** TASK BRIEF **
Only one stretch of the data below should be repeated: the lines from the line containing "1 Introduction" through the line containing "There are approximately", inclusive, exactly as they are.

------ GIVEN DATA

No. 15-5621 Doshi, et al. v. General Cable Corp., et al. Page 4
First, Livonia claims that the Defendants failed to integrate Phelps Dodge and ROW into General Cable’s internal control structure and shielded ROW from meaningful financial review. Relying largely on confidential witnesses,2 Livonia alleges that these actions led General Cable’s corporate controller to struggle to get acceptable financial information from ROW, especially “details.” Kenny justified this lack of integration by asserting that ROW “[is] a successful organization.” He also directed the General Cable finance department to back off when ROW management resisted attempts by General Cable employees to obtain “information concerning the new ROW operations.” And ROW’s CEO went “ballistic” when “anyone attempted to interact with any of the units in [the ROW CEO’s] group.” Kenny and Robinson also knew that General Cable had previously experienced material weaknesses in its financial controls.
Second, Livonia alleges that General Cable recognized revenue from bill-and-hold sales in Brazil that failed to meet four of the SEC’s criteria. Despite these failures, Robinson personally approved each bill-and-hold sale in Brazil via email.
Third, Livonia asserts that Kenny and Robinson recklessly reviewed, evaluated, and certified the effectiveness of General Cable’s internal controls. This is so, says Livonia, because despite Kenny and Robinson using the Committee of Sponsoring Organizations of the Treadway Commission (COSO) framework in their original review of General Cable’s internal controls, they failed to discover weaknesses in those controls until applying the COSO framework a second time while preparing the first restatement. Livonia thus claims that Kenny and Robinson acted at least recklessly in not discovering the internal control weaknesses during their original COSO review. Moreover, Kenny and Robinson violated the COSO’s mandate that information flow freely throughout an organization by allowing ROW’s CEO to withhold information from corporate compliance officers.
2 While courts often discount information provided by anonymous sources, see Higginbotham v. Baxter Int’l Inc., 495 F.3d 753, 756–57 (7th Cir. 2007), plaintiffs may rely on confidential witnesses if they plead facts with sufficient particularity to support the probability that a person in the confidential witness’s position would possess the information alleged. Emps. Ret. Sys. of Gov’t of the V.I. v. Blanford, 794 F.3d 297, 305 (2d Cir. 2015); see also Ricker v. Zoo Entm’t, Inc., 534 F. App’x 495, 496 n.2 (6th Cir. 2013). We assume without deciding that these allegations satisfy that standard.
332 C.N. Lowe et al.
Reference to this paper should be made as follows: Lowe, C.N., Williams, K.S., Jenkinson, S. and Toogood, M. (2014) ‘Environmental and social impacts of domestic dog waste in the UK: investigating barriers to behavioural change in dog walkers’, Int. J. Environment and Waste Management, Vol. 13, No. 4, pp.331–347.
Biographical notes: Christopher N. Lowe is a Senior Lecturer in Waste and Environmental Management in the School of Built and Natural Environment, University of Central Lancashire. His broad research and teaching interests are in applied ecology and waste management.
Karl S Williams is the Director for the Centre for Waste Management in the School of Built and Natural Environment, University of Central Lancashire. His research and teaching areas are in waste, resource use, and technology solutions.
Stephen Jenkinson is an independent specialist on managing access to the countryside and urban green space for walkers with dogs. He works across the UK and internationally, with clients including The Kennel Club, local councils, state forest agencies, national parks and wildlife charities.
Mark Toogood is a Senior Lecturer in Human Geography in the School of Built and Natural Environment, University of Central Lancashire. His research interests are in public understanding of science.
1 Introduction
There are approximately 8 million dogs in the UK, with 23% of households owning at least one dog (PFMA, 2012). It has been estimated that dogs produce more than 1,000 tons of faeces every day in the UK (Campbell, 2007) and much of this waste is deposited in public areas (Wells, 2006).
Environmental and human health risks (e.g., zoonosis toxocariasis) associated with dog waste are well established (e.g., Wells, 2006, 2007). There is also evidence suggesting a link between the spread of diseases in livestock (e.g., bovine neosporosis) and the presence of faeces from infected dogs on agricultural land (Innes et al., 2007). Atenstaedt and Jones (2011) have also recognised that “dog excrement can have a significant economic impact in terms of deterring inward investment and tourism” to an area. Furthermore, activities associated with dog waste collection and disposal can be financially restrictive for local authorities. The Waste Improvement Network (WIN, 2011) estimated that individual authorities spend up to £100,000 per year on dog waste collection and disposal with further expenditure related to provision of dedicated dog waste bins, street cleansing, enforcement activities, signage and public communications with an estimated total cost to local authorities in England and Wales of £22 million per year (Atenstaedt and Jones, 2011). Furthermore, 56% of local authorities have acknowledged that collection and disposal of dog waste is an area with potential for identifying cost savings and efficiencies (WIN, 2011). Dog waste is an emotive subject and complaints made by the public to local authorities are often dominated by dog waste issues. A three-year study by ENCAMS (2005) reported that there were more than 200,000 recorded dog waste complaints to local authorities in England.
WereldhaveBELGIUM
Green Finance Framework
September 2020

------------

** THE ANSWER **
1 Introduction
There are approximately 8 million dogs in the UK, with 23% of households owning at least one dog (PFMA, 2012). It has been estimated that dogs produce more than 1,000 tons of faeces every day in the UK (Campbell, 2007) and much of this waste is deposited in public areas (Wells, 2006).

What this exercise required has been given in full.